"For the last five years or so, a growing number of people have been exploring the theoretical possibility that the timing of the arrival of electrical spikes is useful for performing neural computations," says David Noelle, assistant professor of computer science and psychology at Vanderbilt, who did not participate in the study. "The Bonds paper can be seen as the first step towards providing a test of these theoretical models."
Scientists studying vision have known for some time that different groups of neurons in the visual cortex respond selectively to the way in which objects are oriented. For example, when a subject views a horizontal bar, one group of neurons begins firing, while a different group begins firing when the bar becomes vertical.
"People have the ability to discriminate between orientations that differ by only a third of a degree. That is pretty remarkable when you consider that individual neurons normally don't respond to changes in orientation of ten degrees or more! It is even more amazing when you stop to think that a neuron is basically a little sack of salt water!" Bonds exclaims.
Until recently, attempts to study interactions between groups of neurons have been hindered by the fact that researchers were limited to using single microelectrodes to measure electrical activity. Although this technique does a superb job of recording the electrical activity of one or two neurons, attempts to use it to record the activity of a larger number of neurons at the same time has had limited success. (The other method major method for mapping brain activity functional MRI measures chemical changes in the brain, not electrical ones, so cannot be used for this purpose.)

▸ PROBLEM TO SOLVE
In the excerpted text on vision research, how small a difference in orientation can people distinguish?

▸ DATASET EXTRACT

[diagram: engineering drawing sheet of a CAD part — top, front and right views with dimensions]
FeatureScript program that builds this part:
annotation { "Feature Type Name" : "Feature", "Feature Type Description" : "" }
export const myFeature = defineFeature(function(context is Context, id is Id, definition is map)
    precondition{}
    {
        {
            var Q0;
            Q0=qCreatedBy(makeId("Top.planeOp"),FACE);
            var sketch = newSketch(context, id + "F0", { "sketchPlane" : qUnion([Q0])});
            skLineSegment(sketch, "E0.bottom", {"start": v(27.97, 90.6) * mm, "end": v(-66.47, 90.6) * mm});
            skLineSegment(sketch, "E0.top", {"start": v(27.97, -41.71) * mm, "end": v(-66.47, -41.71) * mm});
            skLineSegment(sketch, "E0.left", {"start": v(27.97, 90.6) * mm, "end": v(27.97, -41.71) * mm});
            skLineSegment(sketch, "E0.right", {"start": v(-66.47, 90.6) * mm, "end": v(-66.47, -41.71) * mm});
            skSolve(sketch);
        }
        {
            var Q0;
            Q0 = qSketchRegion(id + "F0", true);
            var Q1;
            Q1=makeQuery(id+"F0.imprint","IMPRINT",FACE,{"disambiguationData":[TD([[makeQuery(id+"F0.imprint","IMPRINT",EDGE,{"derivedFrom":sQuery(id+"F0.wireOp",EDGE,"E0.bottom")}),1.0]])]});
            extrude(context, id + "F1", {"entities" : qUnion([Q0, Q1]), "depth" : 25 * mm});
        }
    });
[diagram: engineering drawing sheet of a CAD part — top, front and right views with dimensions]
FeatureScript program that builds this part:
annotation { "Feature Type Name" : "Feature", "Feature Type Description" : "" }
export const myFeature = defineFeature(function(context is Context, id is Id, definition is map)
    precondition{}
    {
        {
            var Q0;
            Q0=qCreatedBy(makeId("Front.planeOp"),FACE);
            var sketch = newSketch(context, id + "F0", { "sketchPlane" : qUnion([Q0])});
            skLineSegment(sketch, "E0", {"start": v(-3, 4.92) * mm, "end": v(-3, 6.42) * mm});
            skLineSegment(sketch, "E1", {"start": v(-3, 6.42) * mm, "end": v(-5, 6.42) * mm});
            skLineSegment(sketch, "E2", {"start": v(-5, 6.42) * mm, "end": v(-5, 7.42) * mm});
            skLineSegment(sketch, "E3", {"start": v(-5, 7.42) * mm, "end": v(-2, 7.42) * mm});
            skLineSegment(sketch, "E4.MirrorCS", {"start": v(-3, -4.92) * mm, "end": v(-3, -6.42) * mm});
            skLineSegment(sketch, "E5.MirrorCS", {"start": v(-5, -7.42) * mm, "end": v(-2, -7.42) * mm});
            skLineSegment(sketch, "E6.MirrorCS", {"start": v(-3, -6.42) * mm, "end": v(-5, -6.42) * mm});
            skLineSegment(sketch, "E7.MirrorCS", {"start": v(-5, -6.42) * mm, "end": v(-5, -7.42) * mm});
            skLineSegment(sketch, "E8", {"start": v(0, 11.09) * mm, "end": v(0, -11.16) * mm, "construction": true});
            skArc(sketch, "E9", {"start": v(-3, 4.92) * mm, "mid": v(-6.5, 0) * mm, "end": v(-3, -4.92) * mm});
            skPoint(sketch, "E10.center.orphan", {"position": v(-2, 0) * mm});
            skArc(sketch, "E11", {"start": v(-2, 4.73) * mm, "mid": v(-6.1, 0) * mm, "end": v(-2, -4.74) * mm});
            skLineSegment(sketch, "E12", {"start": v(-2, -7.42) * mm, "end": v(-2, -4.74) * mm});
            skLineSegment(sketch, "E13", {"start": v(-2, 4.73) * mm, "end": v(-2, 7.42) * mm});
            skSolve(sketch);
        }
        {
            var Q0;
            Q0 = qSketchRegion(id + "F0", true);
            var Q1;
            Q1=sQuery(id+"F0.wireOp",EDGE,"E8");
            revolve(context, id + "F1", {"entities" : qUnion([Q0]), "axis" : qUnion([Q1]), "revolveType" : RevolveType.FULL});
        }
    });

▸ YOUR RESPONSE
Only a third of a degree.